Werheid, K., Zießler, M., Nattkemper, D., & von Cramon, D. Y. (2003). Sequence learning in Parkinson's disease: The effect of spatial stimulus-response compatibility. Brain and Cognition, 52(2), 239-249. doi:10.1016/S0278-2626(03)00076-9.


Cite as: https://hdl.handle.net/11858/00-001M-0000-0010-D8DF-9
Abstract
Patients with Parkinson's disease (PD) have repeatedly demonstrated reduced sequence-specific learning effects in serial reaction time tasks (SRTs). Previous research with PD patients has mainly employed the 'classical' SRT task, involving a spatially compatible assignment of stimuli and responses.

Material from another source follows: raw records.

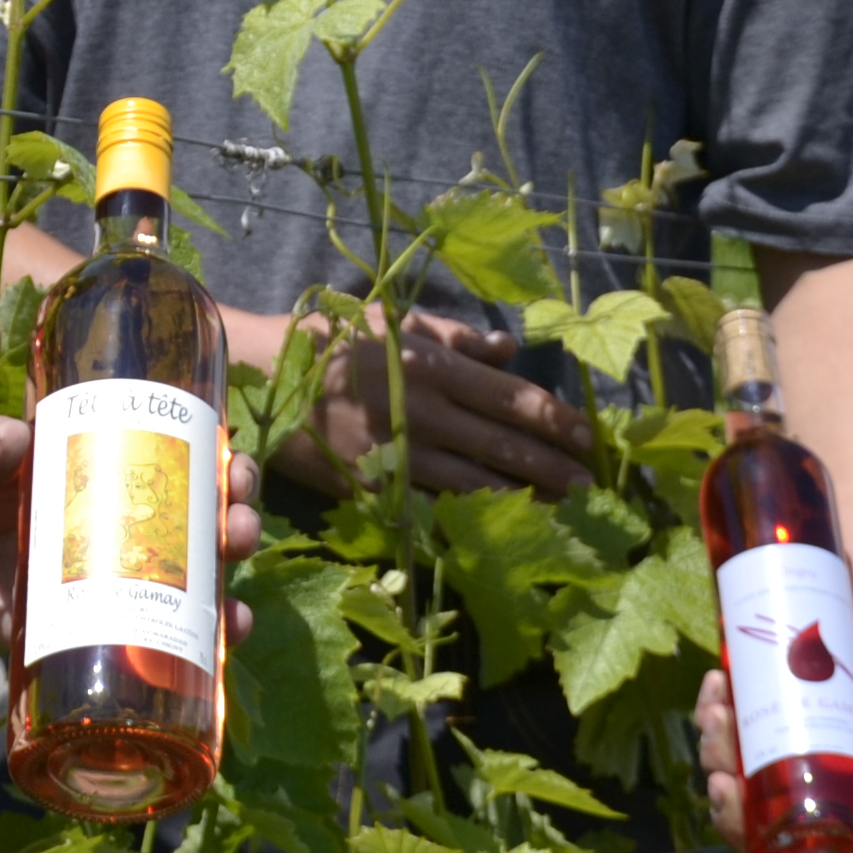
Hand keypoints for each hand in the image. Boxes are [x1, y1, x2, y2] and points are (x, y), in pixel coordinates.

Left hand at [0, 419, 263, 660]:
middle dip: (233, 527)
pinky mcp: (75, 635)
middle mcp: (116, 531)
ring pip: (183, 592)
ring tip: (237, 606)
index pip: (178, 465)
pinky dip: (184, 658)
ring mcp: (101, 586)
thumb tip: (14, 438)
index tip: (235, 464)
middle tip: (239, 526)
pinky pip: (138, 650)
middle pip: (197, 529)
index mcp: (102, 477)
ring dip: (224, 598)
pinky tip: (218, 657)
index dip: (218, 465)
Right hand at [277, 309, 591, 500]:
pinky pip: (426, 509)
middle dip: (552, 468)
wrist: (261, 377)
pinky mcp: (370, 487)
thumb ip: (456, 336)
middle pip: (501, 446)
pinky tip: (495, 531)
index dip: (555, 420)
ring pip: (473, 484)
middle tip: (591, 487)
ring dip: (522, 499)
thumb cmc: (333, 340)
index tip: (588, 437)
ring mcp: (395, 455)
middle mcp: (420, 412)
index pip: (510, 397)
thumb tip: (511, 348)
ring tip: (561, 512)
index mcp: (431, 366)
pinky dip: (464, 521)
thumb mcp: (395, 321)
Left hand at [693, 615, 852, 852]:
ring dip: (714, 757)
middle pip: (770, 841)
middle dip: (734, 820)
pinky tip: (716, 686)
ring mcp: (784, 771)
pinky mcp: (760, 734)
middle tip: (724, 780)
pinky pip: (725, 743)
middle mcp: (819, 803)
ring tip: (719, 712)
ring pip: (737, 790)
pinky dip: (710, 717)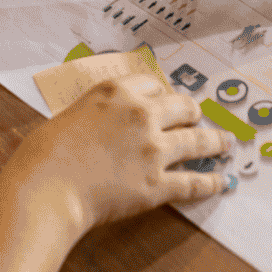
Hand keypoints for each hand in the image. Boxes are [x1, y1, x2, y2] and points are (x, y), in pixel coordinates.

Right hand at [2, 74, 232, 237]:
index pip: (152, 84)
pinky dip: (210, 183)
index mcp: (117, 92)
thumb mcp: (69, 116)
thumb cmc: (45, 154)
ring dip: (216, 142)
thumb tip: (101, 123)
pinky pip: (193, 182)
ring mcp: (154, 149)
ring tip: (226, 143)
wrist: (48, 188)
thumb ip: (95, 115)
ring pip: (198, 141)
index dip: (161, 93)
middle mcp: (142, 114)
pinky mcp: (157, 184)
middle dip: (193, 112)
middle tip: (198, 118)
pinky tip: (221, 183)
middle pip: (183, 106)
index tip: (165, 100)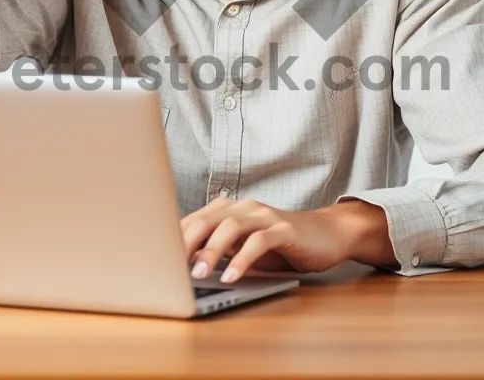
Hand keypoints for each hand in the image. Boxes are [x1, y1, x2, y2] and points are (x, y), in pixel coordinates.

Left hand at [181, 197, 394, 282]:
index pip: (194, 220)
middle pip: (207, 219)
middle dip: (185, 243)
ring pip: (230, 226)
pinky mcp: (284, 228)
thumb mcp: (245, 249)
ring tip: (198, 274)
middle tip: (170, 267)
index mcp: (230, 209)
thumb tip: (189, 264)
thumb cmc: (282, 245)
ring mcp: (265, 215)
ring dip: (211, 251)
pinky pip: (259, 241)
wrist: (327, 234)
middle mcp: (245, 207)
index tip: (156, 258)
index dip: (174, 238)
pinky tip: (233, 276)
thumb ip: (220, 252)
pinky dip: (243, 259)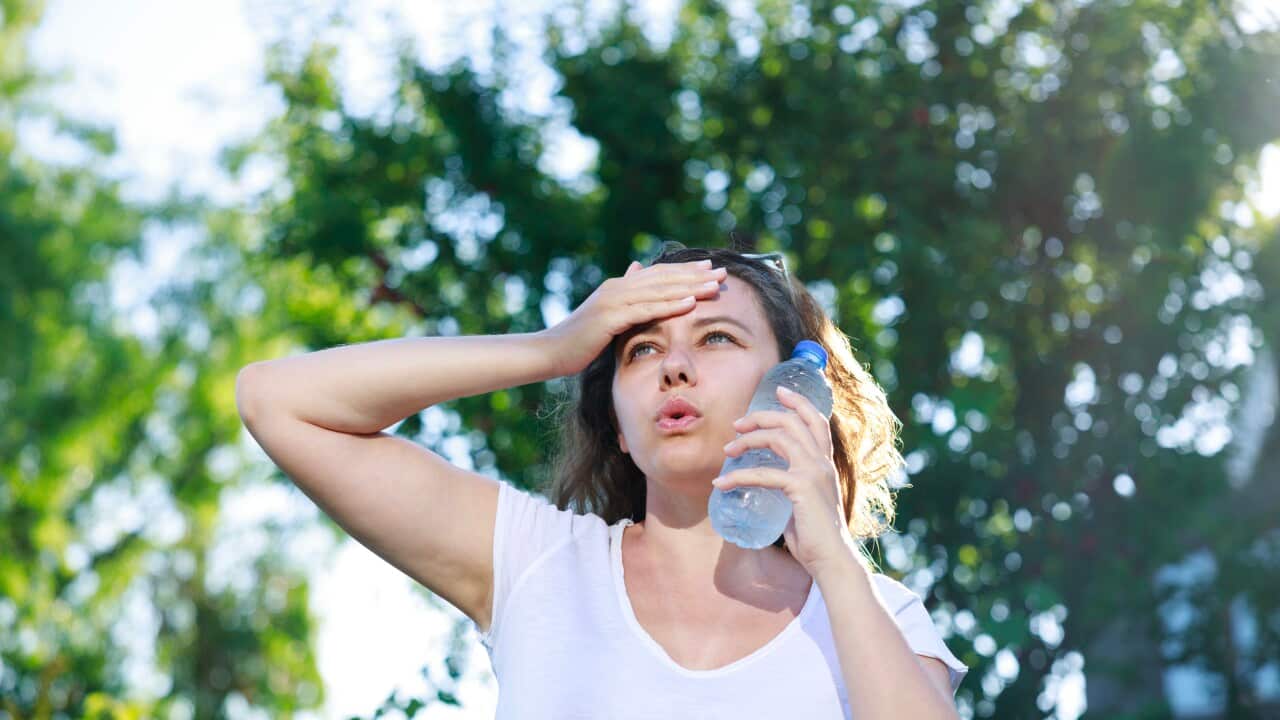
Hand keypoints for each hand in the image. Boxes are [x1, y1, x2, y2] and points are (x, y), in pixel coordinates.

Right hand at [538, 259, 727, 376]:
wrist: (549, 351)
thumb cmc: (578, 341)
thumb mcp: (605, 317)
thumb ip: (623, 297)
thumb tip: (637, 270)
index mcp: (619, 287)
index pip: (658, 275)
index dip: (685, 271)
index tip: (709, 269)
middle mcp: (618, 288)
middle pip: (664, 278)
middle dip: (695, 275)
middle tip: (722, 272)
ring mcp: (613, 301)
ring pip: (659, 291)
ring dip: (690, 287)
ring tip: (714, 285)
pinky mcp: (610, 317)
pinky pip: (646, 310)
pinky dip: (670, 305)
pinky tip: (690, 303)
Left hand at [713, 385, 856, 579]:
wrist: (832, 561)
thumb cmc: (816, 539)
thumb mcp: (804, 504)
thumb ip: (790, 490)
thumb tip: (765, 491)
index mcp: (825, 464)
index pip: (817, 421)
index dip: (798, 402)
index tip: (778, 391)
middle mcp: (822, 462)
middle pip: (792, 421)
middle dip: (762, 416)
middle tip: (737, 425)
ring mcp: (814, 472)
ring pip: (778, 437)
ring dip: (748, 439)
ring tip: (727, 450)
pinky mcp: (801, 487)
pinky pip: (763, 473)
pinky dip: (738, 476)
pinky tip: (720, 484)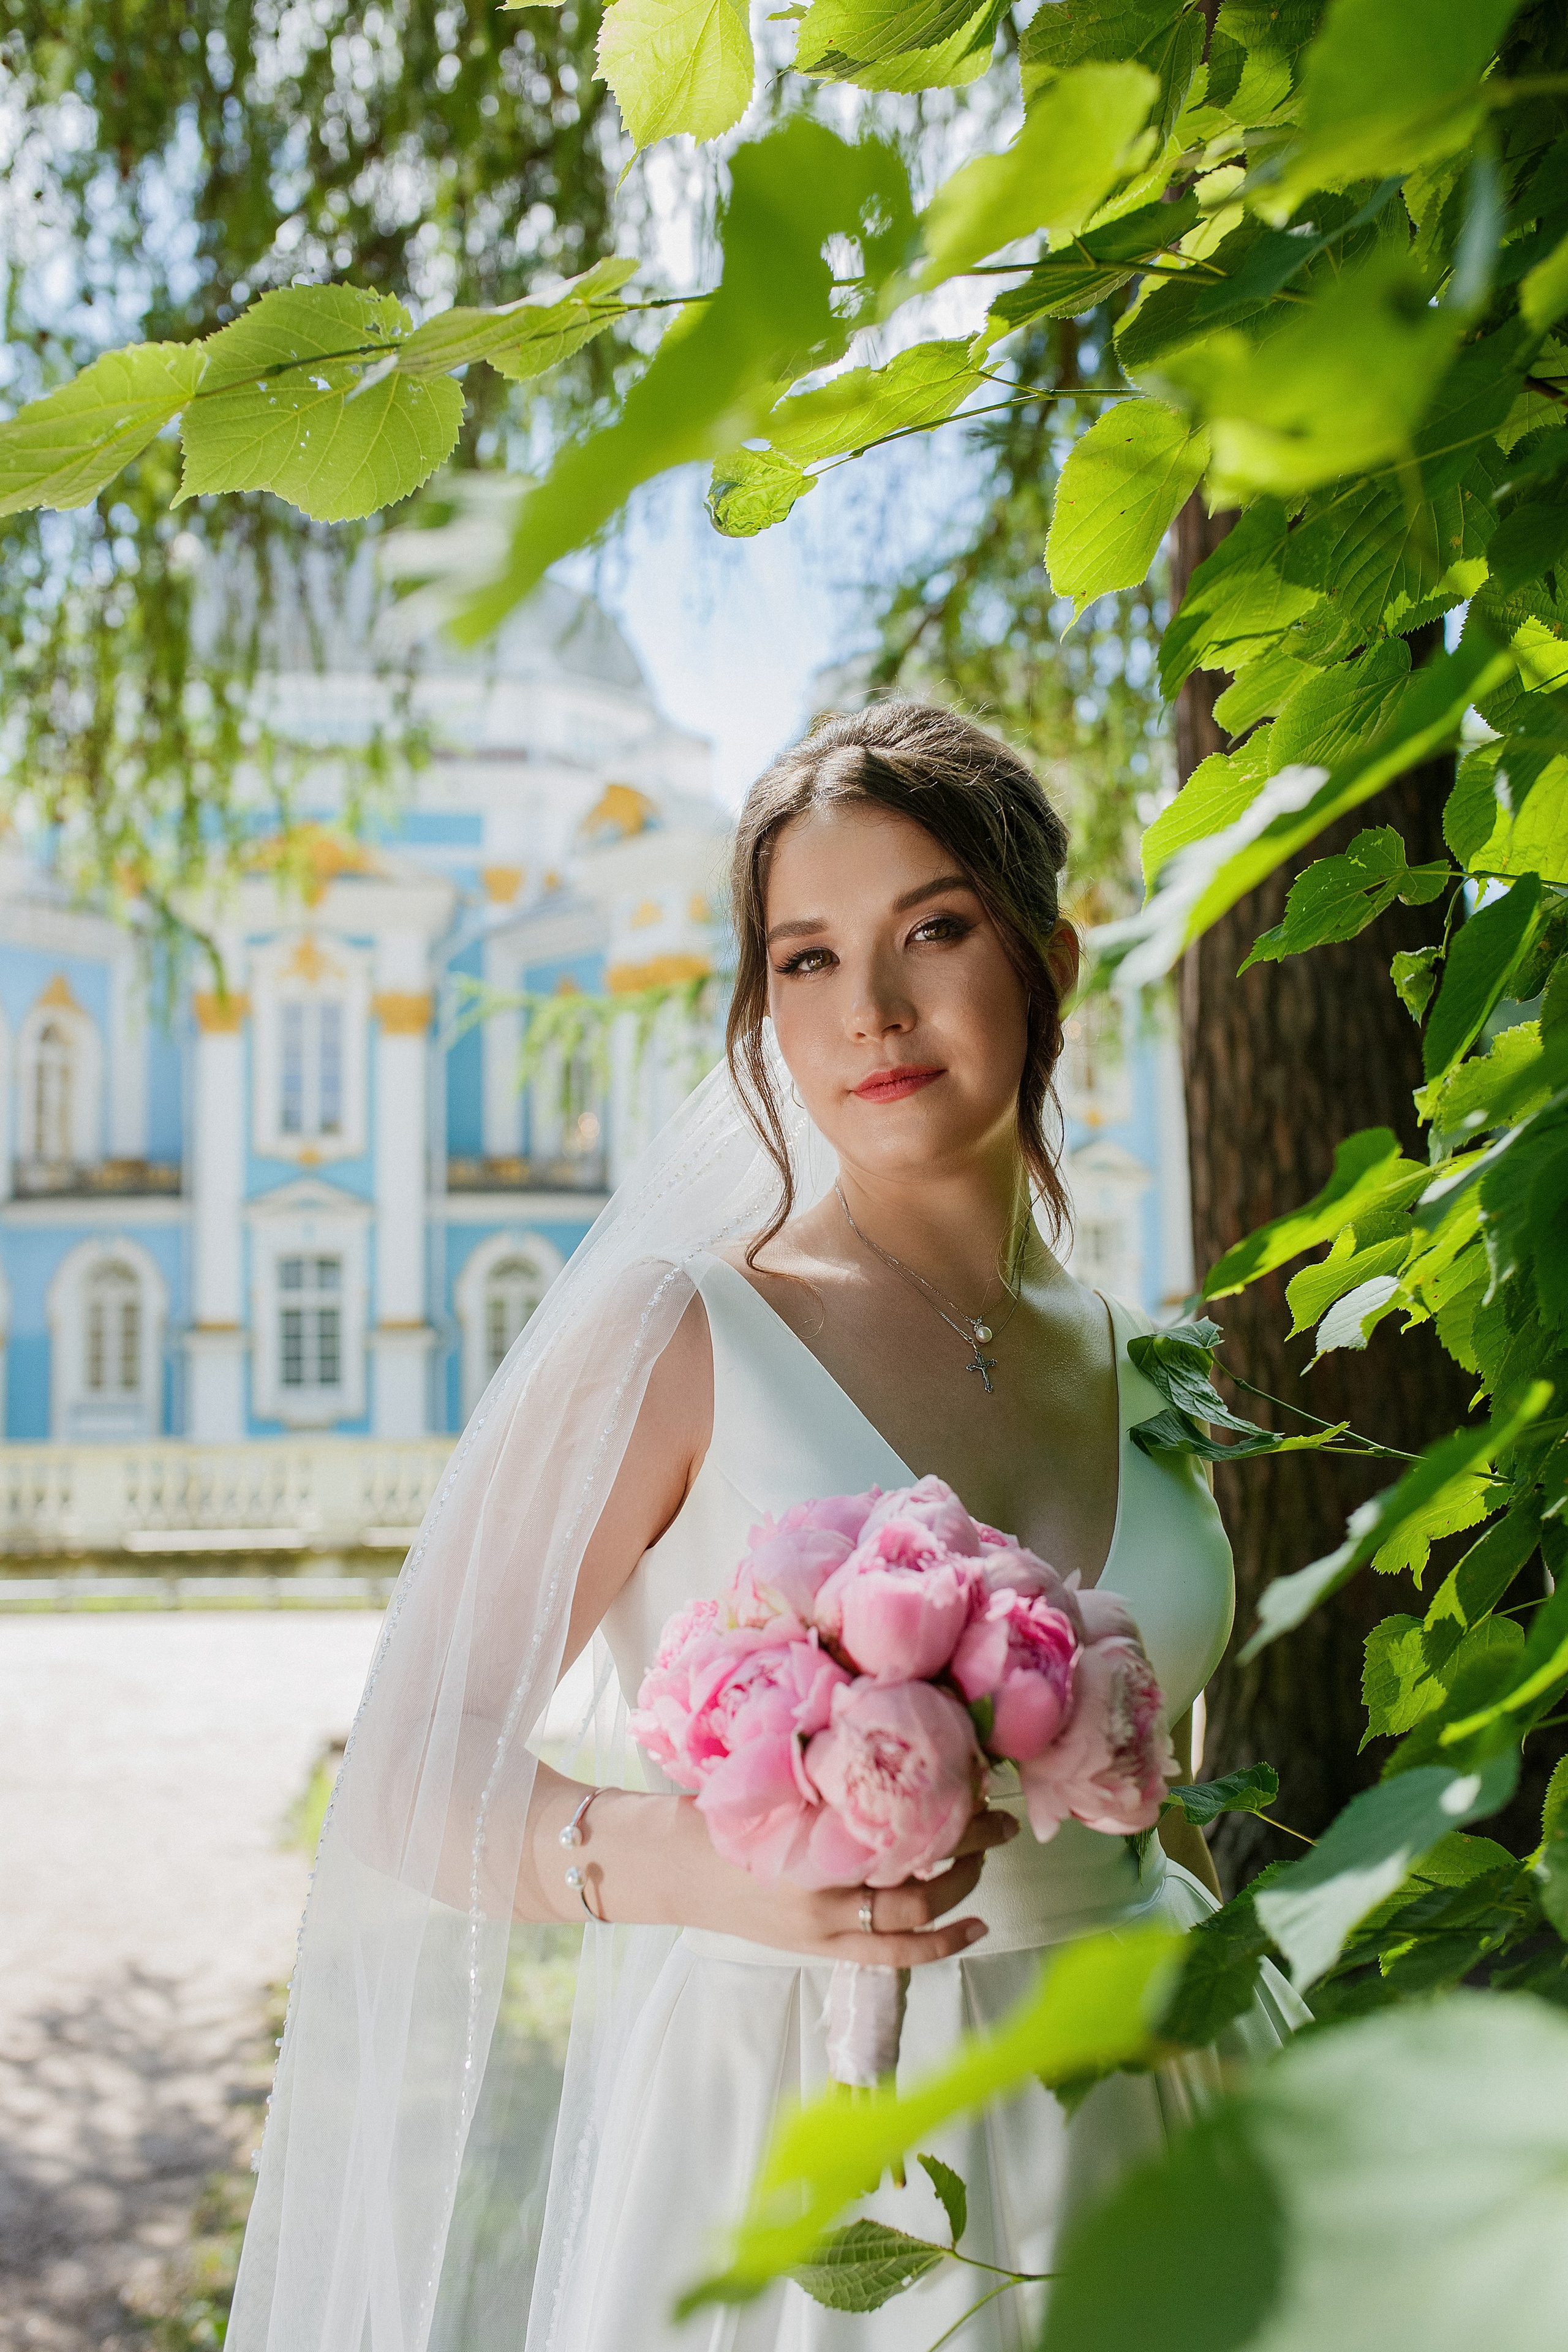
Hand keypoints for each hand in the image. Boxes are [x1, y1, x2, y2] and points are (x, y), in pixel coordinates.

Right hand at [672, 1797, 1019, 1967]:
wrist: (669, 1870)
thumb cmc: (714, 1815)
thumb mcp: (768, 1785)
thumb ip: (821, 1779)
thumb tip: (886, 1743)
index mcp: (806, 1843)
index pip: (893, 1832)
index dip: (942, 1813)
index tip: (971, 1780)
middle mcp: (818, 1894)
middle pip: (913, 1878)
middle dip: (966, 1848)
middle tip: (997, 1817)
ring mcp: (820, 1929)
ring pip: (910, 1920)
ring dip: (960, 1889)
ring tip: (988, 1858)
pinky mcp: (819, 1949)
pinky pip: (891, 1955)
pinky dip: (938, 1943)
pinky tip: (973, 1926)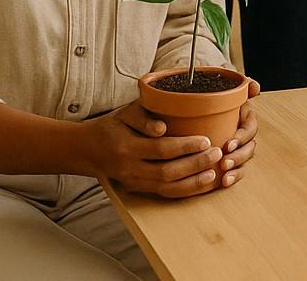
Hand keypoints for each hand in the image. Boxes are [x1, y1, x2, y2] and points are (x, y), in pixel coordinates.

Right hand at [83, 100, 225, 198]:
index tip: (206, 140)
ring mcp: (133, 182)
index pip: (160, 149)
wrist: (89, 149)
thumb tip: (161, 128)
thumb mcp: (125, 113)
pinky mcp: (138, 189)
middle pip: (166, 171)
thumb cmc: (114, 125)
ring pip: (166, 187)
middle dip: (194, 164)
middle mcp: (129, 168)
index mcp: (126, 146)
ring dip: (192, 182)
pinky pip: (164, 194)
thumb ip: (143, 118)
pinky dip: (184, 191)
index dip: (185, 146)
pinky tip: (201, 183)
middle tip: (217, 153)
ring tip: (213, 171)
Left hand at [217, 77, 259, 187]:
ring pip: (244, 161)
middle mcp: (242, 133)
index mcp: (244, 117)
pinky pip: (235, 170)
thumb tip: (255, 88)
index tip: (228, 144)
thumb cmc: (210, 95)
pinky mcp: (226, 159)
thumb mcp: (222, 86)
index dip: (242, 137)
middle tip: (225, 163)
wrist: (192, 104)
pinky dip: (233, 177)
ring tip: (225, 175)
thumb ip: (240, 84)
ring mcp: (236, 148)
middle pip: (249, 147)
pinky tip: (223, 182)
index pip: (250, 128)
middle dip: (239, 157)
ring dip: (237, 168)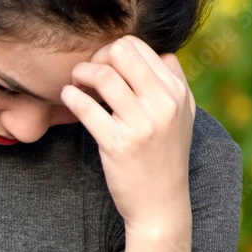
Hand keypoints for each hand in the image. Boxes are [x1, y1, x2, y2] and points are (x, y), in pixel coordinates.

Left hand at [60, 35, 195, 233]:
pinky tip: (68, 98)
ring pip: (102, 75)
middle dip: (97, 57)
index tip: (103, 68)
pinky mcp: (118, 144)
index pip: (139, 47)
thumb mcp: (183, 118)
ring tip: (76, 85)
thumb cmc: (165, 158)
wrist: (160, 205)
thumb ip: (174, 84)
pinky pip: (86, 106)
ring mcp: (142, 124)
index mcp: (177, 93)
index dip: (113, 51)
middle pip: (121, 51)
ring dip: (80, 74)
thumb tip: (161, 53)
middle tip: (87, 75)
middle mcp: (163, 104)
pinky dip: (71, 96)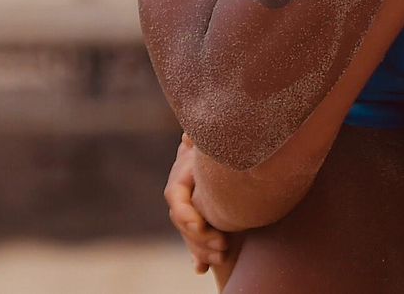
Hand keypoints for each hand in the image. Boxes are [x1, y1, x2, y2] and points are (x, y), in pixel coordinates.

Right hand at [165, 134, 239, 279]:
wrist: (228, 154)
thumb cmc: (220, 147)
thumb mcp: (211, 147)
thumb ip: (198, 146)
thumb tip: (188, 134)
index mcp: (181, 179)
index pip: (176, 200)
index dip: (186, 214)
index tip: (200, 225)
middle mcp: (181, 197)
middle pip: (184, 223)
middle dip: (201, 237)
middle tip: (223, 245)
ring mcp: (189, 212)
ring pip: (190, 236)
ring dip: (203, 250)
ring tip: (222, 257)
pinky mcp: (200, 224)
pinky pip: (196, 244)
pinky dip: (199, 257)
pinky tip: (201, 269)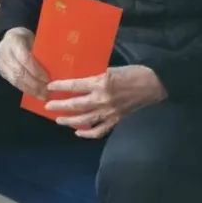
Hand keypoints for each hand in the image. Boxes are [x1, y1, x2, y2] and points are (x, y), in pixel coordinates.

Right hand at [0, 27, 48, 98]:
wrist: (7, 38)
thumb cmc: (25, 37)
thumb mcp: (34, 38)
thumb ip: (40, 50)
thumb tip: (55, 67)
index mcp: (14, 41)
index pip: (25, 59)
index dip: (36, 71)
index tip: (48, 79)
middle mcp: (4, 52)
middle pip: (19, 72)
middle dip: (34, 84)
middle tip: (47, 91)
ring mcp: (0, 63)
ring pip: (15, 80)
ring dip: (30, 90)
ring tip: (43, 96)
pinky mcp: (1, 71)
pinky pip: (13, 83)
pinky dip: (25, 89)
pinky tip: (35, 94)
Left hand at [45, 65, 167, 137]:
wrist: (154, 84)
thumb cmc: (133, 72)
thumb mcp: (111, 68)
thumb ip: (96, 76)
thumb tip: (79, 80)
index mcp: (101, 83)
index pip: (74, 86)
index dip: (60, 87)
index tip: (49, 87)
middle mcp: (102, 99)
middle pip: (75, 105)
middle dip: (59, 106)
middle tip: (47, 105)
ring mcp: (109, 112)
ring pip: (84, 120)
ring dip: (69, 121)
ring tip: (58, 119)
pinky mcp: (116, 120)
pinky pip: (99, 131)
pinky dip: (87, 133)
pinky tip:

From cognitive research, it is known that spatial compatibility triggers rapid, automatic responses in the direction of the stimulus. Automatic responding has shown to be disinhibited in PD patients and may therefore interfere with stimulus anticipation during the learning process. The aim of the present study was to test this hypothesis by investigating if reduced sequence-specific learning depends on spatial stimulus-response compatibility. PD patients and age-matched controls were examined either with an SRT variant involving central stimulus presentation, thereby preventing automatic linking of stimulus and response locations, or with a spatially compatible SRT task. Patients showed reduced sequence-specific learning effects only when the stimulus-response assignment was spatially compatible. This pattern of results confirms the hypothesis that sequence learning deficits in PD may result from a predominance of automatic response activation over learning-based stimulus anticipations during the learning phase.